Building Performance Evaluation Framework of Foundation Models for Nonproliferation

Alexei N Skurikhin - Los Alamos National Laboratory
Garrison Flynn - Los Alamos National Laboratory
Michael A. Geyer - Los Alamos National Laboratory
Giri R. Gopalan - Los Alamos National Laboratory
Natalie E. Klein - Los Alamos National Laboratory
Juston S. Moore - Los Alamos National Laboratory
Mark G. Myshatyn - Los Alamos National Laboratory
Nidhi K. Parikh - Los Alamos National Laboratory
Rosalyn C. Rael - Los Alamos National Laboratory
Selma L. Wanna - Los Alamos National Laboratory
Emily Casleton - Los Alamos National Laboratory
File Attachment
Recent progress in AI has culminated in foundation models (FMs) that can facilitate the development of innovative approaches for nuclear verification and geographic profiling of activities of interest. FMs are large-scale deep learning neural network models (e.g., transformer models) that are trained on very large general datasets and can then be tuned to a wide range of downstream tasks with relatively little additional task-specific training. FMs have already demonstrated a huge impact in natural language processing and are increasingly used in computer vision for tasks such as image-totext mapping, image retrieval, and image tagging. However, while FMs are powerful models, their adaptation to the domain of nuclear nonproliferation comes with potential limitations due to inadequate quality and variety of data, as well as a possibility of bias in the data used to train the original FM. Test & evaluation (T&E) of FMs, including quantification of uncertainty, is crucial for nonproliferation applications, where there are unique challenges such as unavailability of all the modalities all the time, unequal distribution of information across modalities, and unequal distribution of annotated data across different modalities.
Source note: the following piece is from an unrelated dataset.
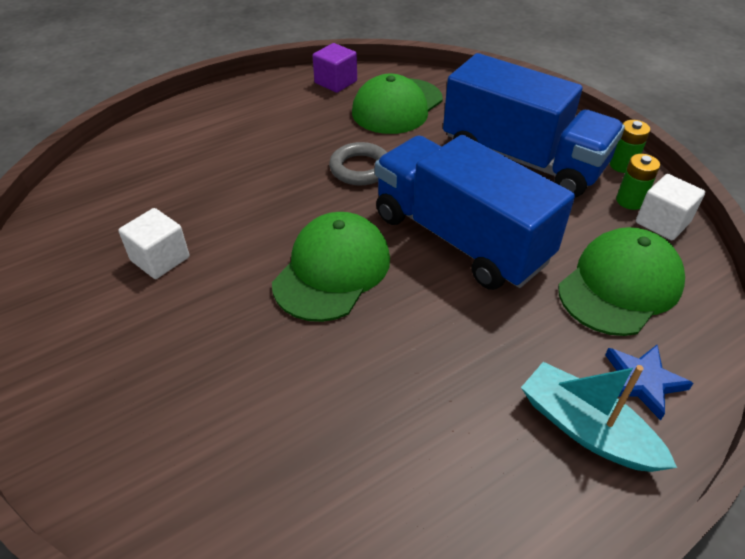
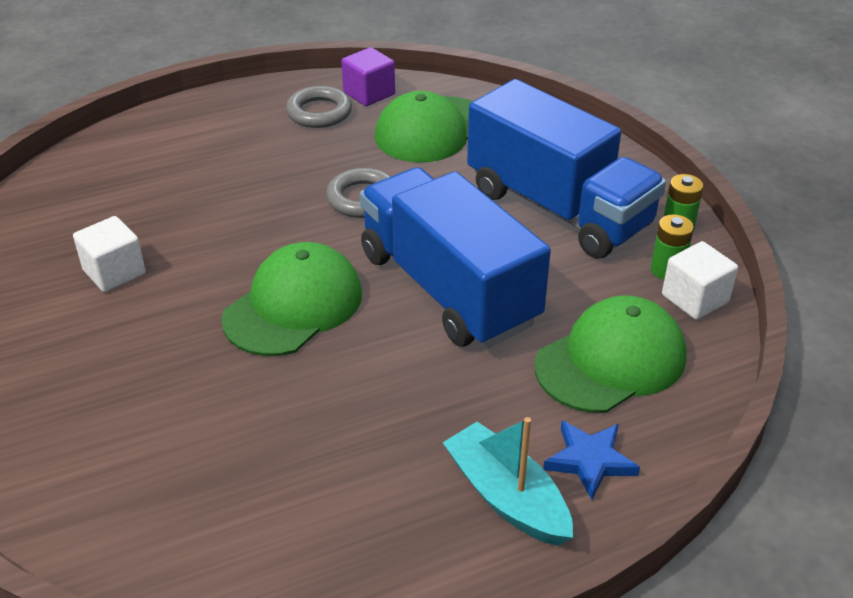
camera: 10 degrees right, 5 degrees down
(300, 101) = (319, 112): none -> grey ring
The paper will present an overview of T&E approaches for FMs, and issues such as computational complexity, scalability and deployability. The paper will also discuss T&E of FMs for computer vision to solve downstream tasks such as land-use, scene and image classification, object detection, localization, and segmentation, which are essential for the characterization of objects and activities of interest. Finally, we will consider an application of transformer models to scene classification using satellite imagery and compare transformers to convolutional neural networks using T&E metrics.